In fact, you'll notice that I haven't spoken at all about energy considerations, and I certainly haven't imposed any relation between the initial and final internal states and the atomic hamiltonian. As it turns out, the external motion gets treated in exactly the same way.
At the start, I split up the hamiltonian into an atomic and an interaction part: $$ \hat H = \sum_i\frac{\mathbf p_i^2}{2m_i}+V(\mathbf r_0,\ldots,\mathbf r_N)-\sum_i\frac{q_i}{m_i}\mathbf p_i\cdot\mathbf A(\mathbf r_i,t) =\hat H_\mathrm{at}+\hat H_\mathrm{int} $$ (For a quantized field, you'd also need to include a field hamiltonian, of course.) Now the atomic hamiltonian as stated is a function of the individual coordinates, but ideally we want to rephrase it in terms of the internal plus centre-of-mass coordinates.
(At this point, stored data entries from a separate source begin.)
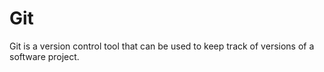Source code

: # Git



Git is a version control tool that can be used to keep track of versions of a software project.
This then gives $$ \hat H_\mathrm{at} =\frac{\mathbf P^2}{2M} +\left[ \sum_{i>0}\frac{\ppi_i^2}{2\mu_i}+\sum_{i\neq j>0}\frac{\ppi_i\cdot\ppi_j}{2m_0} + V(\mathbf 0,\rro_1,\ldots ,\rro_N) \right] =\hat H_\mathrm{COM}+\hat H_\mathrm{el}. $$ The kinetic energy of the centre of mass is directly accounted for, and the internal hamiltonian $\hat H_\mathrm{el}$ is what we actually diagonalize when we find the electronic eigenstates. (Here $\mu_i=(m_i^{-1}+m_0^{-1})^{-1}$ is the $i$th reduced mass, and the cross kinetic terms are generally suppressed by the large nuclear mass $m_0$.)
More importantly, though, if we want to say that the system went from a state of definite energy to another state of definite energy by absorbing a photon, then it needs to go from one eigenstate to another of the full atomic hamiltonian $\hat H_\mathrm{at}$, and this includes the centre-of-mass degree of freedom. The photon energy then needs to account for the change in energy in the whole thing, not just the electronic transition.